Step four: lift top onto pie. Trim ½ inch beyond edge of pie plate. Fold top edge under bottom crust and crimp. Cut slits in the top to allow steam to escape (I like to use any left over pie crust dough. I roll it out and use a cookie cutter to cut cool shapes and then decorate the top of the pie with these). 

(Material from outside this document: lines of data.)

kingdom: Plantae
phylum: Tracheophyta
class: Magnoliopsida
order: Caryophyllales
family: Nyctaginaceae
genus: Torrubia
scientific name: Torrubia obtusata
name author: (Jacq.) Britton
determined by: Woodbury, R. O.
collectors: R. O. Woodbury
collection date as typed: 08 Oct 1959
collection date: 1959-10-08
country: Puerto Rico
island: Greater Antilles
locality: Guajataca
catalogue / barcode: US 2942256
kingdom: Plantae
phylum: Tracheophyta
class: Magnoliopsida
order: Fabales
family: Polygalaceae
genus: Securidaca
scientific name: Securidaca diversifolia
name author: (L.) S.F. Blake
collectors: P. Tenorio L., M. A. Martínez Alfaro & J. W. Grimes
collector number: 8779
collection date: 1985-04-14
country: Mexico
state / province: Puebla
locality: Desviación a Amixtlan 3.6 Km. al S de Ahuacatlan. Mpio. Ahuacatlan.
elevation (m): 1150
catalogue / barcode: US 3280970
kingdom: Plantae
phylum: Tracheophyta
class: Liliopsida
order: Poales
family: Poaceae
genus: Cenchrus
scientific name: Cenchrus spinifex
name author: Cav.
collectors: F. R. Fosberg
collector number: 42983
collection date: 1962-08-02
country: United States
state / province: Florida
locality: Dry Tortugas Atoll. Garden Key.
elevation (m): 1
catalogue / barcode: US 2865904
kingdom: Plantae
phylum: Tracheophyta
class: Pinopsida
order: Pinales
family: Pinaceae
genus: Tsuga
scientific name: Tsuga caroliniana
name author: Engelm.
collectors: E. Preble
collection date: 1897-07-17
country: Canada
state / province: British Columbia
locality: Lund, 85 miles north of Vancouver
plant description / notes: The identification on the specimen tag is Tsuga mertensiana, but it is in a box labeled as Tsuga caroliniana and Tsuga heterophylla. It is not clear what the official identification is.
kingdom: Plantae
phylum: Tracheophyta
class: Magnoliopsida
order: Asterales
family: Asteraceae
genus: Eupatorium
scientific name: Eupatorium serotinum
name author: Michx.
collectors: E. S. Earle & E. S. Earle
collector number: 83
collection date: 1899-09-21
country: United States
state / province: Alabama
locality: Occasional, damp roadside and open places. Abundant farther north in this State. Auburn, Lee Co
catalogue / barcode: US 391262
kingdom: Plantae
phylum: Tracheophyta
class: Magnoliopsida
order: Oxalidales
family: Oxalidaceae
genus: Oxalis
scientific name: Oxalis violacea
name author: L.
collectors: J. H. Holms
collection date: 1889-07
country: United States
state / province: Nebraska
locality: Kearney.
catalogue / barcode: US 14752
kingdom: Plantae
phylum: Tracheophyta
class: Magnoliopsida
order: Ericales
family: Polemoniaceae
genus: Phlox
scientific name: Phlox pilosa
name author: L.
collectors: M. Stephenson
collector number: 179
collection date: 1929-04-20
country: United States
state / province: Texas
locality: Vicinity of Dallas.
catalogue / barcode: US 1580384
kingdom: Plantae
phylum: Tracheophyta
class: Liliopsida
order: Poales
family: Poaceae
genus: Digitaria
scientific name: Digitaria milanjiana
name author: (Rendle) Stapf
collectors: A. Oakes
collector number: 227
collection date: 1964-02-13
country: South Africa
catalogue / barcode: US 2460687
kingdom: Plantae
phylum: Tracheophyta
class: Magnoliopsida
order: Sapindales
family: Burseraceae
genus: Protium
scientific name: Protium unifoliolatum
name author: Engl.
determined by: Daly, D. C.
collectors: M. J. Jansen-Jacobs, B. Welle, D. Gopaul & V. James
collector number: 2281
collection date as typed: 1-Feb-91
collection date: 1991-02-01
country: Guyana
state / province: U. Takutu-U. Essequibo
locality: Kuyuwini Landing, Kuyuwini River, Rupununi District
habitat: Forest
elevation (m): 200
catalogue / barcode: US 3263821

Brush the top of the pie with half and half and sprinkle with sugar. (I use cinnamon sugar). 

Step five: bake at 425 degrees F. for 10 minutes. Cover edge with foil if you have to in order to prevent over-browning. Reduce oven temperature to 350 degrees F. 

Step six: bake 45-60 minutes or until filling in the center is bubbly and crust is golden brown. Serve barely warm with vanilla bean ice cream.